INSTRUCTIONS FOR THE TASK
Look through the listing below and report every line that contains "both".

RECORD EXTRACTS
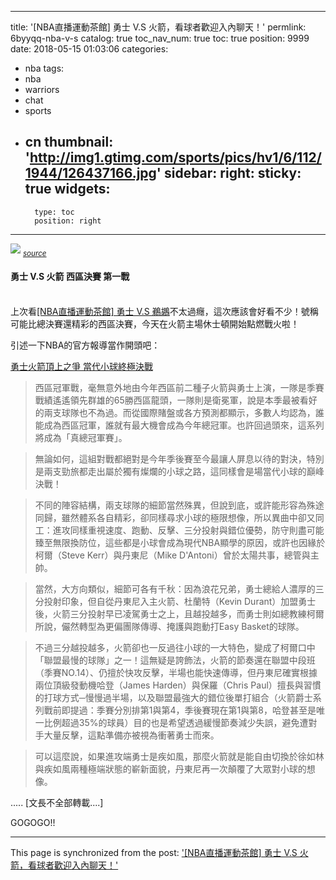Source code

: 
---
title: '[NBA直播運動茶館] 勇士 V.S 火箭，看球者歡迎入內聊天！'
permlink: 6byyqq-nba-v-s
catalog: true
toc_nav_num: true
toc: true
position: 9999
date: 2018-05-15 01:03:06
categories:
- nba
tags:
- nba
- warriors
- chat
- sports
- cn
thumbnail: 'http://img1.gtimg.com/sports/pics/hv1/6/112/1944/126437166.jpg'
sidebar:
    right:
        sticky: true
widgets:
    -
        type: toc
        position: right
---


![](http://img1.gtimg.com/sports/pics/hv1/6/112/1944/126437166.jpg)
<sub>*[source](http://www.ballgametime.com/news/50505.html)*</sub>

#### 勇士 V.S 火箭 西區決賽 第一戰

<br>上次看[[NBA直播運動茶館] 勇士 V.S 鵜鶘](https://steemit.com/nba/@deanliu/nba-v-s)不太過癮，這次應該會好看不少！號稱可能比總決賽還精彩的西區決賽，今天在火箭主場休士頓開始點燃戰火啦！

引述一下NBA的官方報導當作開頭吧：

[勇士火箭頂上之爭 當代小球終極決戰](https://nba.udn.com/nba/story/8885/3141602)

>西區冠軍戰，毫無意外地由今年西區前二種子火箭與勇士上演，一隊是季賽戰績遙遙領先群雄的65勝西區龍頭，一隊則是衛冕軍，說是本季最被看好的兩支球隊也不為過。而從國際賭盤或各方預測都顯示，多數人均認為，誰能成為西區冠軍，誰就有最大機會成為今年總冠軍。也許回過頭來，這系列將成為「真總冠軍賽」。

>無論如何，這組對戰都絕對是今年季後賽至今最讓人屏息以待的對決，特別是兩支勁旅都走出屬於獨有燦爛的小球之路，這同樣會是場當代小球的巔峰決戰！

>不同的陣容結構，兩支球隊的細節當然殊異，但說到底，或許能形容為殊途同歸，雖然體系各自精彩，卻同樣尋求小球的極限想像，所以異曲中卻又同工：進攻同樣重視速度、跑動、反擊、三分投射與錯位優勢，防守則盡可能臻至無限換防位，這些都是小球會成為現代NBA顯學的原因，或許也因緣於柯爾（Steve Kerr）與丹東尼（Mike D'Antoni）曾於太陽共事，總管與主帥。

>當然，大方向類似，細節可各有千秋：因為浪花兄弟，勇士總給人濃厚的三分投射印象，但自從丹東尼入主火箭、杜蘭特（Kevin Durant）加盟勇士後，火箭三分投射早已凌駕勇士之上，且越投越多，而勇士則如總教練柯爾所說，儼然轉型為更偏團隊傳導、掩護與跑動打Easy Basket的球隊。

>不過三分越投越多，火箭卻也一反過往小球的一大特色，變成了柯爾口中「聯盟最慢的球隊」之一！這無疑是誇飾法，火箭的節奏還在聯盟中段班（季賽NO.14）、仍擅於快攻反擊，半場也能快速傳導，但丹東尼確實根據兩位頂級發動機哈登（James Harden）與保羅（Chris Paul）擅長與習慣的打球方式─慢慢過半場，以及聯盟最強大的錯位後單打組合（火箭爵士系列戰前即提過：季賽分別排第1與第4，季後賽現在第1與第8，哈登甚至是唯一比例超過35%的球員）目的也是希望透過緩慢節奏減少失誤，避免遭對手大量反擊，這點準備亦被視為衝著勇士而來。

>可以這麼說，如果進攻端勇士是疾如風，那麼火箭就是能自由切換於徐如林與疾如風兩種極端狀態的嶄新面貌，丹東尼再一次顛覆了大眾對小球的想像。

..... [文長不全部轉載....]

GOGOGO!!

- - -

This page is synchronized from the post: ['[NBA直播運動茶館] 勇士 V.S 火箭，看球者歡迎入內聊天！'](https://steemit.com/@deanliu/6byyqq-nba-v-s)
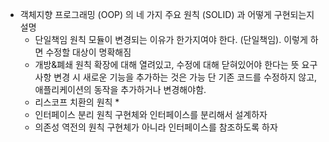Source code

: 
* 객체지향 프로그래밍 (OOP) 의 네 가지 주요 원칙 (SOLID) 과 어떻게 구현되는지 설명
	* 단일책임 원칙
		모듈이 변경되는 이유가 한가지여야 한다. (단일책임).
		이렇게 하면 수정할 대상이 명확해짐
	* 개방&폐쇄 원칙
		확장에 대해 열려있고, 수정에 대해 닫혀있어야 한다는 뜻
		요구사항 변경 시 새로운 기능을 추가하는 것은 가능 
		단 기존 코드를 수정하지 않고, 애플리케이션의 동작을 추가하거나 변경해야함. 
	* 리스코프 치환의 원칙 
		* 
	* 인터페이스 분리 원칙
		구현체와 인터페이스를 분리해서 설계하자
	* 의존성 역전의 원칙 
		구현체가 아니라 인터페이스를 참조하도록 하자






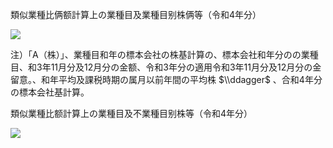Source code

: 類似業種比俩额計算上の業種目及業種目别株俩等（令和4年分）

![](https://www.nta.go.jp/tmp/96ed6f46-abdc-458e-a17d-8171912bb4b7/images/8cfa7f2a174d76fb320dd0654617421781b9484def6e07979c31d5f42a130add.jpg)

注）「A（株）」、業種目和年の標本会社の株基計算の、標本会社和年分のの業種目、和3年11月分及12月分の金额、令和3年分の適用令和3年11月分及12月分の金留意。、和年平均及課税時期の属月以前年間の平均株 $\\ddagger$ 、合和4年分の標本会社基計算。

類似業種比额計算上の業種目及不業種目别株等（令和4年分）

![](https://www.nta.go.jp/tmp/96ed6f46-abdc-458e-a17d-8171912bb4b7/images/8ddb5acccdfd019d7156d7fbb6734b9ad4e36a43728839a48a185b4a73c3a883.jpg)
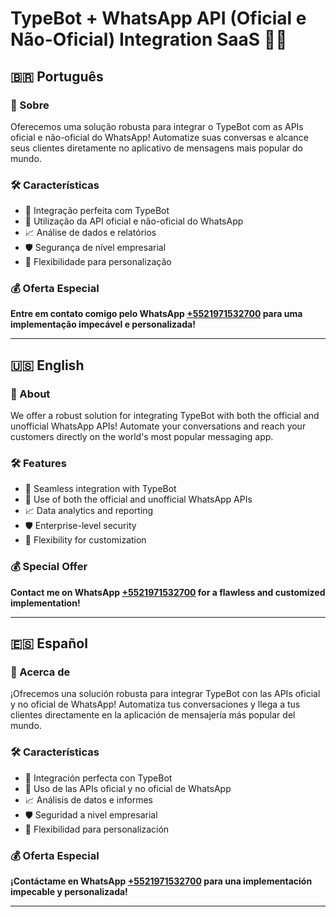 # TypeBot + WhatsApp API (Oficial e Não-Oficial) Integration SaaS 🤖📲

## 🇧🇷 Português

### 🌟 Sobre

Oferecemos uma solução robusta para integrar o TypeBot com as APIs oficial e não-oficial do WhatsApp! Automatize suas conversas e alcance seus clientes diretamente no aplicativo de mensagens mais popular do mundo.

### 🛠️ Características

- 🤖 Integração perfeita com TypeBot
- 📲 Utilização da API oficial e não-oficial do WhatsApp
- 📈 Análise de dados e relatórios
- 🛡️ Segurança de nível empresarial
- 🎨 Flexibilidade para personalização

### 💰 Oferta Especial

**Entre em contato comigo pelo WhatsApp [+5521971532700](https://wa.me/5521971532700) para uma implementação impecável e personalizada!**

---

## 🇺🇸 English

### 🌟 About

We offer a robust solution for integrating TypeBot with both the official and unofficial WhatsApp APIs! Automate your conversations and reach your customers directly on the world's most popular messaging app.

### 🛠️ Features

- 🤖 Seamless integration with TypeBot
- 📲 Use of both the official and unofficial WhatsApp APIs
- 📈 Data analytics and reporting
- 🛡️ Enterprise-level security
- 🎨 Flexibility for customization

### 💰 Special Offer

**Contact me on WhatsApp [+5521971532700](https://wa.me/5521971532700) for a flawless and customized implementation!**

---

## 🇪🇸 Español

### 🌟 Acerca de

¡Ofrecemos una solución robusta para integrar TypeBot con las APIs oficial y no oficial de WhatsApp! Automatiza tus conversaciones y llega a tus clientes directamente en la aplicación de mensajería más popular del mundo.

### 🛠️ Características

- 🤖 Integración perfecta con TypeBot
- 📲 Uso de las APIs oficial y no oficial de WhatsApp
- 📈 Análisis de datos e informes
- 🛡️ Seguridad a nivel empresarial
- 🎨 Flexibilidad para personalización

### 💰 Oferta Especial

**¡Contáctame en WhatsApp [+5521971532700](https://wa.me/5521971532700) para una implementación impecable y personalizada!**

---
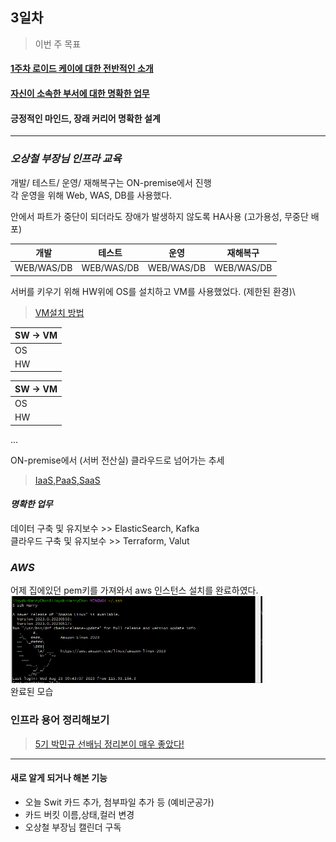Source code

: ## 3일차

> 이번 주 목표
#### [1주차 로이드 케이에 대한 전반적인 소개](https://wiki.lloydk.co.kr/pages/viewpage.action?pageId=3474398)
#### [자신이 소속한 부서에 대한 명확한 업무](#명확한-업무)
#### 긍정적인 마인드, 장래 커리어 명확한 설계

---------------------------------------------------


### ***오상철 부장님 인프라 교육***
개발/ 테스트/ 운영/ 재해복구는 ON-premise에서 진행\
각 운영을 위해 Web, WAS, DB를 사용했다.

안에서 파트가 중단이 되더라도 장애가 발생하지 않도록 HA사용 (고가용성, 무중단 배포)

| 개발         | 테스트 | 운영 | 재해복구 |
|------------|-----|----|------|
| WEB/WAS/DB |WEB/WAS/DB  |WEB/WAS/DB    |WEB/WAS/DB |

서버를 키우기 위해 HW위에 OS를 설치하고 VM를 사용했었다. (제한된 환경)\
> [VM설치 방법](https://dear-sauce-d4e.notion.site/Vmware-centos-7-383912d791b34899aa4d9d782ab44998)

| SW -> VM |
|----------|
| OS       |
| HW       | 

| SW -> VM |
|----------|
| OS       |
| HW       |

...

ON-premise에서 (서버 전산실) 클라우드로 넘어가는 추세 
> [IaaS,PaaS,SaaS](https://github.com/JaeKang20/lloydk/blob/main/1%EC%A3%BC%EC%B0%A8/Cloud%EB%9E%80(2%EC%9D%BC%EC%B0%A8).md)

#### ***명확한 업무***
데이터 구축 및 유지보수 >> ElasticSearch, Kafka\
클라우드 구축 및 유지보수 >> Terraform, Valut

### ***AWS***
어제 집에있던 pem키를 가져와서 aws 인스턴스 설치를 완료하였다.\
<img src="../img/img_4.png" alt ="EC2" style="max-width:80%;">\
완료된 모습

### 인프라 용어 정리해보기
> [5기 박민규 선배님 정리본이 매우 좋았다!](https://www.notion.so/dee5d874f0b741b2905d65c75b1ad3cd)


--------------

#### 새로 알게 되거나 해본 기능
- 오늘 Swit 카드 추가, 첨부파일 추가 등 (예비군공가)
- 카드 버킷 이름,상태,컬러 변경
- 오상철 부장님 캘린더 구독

OUTPUT OF THE EXERCISE
We offer a robust solution for integrating TypeBot with both the official and unofficial WhatsApp APIs! Automate your conversations and reach your customers directly on the world's most popular messaging app.
- 📲 Use of both the official and unofficial WhatsApp APIs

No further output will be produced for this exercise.